- **EXERCISE GOAL**:
Starting from the first line below, count every line holding the word "Left", then state the total alone.

- **DATA RECORDS**:
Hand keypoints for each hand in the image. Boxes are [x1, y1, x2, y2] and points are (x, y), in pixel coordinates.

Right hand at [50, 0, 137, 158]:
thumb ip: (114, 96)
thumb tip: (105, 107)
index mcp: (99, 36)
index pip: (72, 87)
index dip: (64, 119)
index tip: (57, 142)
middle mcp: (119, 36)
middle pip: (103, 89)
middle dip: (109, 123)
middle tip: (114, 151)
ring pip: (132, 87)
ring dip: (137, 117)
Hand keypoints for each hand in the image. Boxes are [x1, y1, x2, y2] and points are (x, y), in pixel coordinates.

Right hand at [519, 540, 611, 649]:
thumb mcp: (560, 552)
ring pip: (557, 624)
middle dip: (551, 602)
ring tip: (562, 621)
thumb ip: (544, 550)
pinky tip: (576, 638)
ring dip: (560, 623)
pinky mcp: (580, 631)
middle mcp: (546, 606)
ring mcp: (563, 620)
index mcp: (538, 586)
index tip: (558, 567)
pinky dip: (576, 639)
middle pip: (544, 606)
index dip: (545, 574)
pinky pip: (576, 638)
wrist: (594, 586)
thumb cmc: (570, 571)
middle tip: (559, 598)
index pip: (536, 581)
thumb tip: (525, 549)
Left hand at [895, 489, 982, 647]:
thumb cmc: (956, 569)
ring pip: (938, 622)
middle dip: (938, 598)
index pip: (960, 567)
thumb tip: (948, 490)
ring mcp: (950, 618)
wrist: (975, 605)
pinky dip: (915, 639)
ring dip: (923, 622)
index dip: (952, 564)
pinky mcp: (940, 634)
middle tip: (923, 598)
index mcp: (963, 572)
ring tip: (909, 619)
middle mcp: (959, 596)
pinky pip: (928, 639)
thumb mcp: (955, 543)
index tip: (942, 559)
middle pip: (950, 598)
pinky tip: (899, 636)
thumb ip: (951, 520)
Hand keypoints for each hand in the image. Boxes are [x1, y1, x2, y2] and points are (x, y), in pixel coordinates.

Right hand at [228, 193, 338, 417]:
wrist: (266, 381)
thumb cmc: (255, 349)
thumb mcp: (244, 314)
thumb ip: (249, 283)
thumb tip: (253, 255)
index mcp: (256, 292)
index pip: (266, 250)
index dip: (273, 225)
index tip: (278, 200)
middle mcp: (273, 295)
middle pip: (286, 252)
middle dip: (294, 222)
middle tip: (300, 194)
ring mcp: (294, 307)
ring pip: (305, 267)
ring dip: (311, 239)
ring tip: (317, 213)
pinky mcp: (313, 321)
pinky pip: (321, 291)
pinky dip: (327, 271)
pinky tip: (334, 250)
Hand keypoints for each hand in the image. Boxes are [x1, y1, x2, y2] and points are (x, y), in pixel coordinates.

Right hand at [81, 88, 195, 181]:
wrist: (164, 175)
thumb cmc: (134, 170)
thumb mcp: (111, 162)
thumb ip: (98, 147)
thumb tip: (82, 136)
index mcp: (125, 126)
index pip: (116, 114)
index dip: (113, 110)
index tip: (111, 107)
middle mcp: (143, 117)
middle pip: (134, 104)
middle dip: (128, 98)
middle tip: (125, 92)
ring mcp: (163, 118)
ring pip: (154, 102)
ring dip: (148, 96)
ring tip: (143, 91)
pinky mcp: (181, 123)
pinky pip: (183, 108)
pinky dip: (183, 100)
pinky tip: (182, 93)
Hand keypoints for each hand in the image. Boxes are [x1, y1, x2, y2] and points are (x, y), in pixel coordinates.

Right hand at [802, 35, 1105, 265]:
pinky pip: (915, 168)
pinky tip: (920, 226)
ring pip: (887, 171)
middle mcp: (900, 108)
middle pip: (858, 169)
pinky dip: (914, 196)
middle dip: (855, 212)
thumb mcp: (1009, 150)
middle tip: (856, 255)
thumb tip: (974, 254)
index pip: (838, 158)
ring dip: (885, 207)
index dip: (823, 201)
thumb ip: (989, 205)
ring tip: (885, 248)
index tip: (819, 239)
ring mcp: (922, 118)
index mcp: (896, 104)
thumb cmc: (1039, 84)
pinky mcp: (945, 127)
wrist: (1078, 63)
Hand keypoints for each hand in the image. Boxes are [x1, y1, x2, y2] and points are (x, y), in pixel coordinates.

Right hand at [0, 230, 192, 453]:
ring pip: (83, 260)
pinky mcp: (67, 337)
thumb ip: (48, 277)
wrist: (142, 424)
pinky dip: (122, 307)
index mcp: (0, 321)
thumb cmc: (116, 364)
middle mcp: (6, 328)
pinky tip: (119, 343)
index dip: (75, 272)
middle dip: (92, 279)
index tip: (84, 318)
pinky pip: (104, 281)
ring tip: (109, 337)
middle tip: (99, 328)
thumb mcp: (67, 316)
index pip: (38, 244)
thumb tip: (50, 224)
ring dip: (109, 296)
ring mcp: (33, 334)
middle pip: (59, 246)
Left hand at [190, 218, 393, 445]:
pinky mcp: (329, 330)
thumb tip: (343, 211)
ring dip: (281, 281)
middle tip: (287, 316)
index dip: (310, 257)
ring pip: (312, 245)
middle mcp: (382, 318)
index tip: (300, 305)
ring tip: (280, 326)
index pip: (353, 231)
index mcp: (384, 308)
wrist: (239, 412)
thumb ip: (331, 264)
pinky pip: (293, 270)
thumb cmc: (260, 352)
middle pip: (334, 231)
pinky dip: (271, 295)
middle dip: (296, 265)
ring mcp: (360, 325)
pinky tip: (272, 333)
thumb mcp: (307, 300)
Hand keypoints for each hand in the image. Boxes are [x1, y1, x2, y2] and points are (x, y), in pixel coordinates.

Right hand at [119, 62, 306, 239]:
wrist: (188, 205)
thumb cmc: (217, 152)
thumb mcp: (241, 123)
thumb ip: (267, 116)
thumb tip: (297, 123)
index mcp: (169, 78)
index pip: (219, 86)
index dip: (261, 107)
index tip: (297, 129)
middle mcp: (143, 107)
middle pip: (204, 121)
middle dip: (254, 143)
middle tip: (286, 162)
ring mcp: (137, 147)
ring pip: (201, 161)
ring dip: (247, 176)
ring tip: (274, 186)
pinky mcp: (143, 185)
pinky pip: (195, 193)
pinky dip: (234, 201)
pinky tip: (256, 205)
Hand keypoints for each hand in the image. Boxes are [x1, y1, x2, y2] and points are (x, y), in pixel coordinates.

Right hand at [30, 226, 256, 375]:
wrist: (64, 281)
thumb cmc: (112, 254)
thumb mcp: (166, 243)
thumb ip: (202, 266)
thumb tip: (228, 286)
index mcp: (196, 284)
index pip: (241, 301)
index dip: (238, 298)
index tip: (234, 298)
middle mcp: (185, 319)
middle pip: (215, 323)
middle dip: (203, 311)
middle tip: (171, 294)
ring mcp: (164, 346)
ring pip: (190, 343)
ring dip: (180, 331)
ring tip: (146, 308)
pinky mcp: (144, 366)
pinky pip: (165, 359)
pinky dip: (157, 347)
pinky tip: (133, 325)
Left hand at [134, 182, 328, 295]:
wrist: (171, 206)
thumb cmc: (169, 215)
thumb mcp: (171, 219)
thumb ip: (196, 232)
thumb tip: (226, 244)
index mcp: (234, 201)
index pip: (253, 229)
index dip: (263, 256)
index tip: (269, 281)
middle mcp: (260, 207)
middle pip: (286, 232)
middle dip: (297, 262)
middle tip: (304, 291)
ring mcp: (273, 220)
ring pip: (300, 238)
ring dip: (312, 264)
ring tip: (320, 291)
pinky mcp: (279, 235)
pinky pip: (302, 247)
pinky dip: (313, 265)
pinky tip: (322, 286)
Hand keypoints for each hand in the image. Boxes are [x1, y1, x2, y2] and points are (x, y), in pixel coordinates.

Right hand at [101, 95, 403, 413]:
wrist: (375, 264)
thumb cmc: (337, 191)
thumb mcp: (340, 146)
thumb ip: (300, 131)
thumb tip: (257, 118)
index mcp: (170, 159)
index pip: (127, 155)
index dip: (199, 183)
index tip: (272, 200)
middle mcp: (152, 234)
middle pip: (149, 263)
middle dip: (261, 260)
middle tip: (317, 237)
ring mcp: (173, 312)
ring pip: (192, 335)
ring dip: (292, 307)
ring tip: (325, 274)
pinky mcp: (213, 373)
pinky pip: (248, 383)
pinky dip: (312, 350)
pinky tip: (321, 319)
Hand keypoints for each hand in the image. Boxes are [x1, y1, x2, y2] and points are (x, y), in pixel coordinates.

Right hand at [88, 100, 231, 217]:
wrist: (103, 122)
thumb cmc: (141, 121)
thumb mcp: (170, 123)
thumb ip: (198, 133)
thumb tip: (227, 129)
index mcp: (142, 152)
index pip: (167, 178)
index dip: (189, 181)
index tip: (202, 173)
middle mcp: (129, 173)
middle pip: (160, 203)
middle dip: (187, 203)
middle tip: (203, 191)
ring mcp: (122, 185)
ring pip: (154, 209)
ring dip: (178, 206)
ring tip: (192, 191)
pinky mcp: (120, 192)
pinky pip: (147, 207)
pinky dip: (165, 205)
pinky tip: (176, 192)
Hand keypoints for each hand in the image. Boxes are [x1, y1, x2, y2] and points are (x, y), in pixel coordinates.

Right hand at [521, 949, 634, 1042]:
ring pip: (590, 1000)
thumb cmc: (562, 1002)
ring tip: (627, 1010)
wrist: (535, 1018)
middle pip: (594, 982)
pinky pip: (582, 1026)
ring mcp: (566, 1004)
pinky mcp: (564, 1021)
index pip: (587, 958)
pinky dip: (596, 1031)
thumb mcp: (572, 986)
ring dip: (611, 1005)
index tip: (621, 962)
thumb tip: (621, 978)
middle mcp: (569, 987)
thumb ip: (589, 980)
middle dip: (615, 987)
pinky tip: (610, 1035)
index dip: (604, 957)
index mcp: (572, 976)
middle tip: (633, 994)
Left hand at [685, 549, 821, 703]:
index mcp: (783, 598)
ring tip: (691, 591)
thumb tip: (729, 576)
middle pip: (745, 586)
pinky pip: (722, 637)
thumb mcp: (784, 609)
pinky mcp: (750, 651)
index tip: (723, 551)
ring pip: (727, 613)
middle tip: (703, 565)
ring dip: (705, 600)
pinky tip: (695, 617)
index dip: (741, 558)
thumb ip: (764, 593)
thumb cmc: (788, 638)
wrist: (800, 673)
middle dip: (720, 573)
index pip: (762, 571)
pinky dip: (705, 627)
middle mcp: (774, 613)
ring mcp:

- **RESPONSE AREA**:
4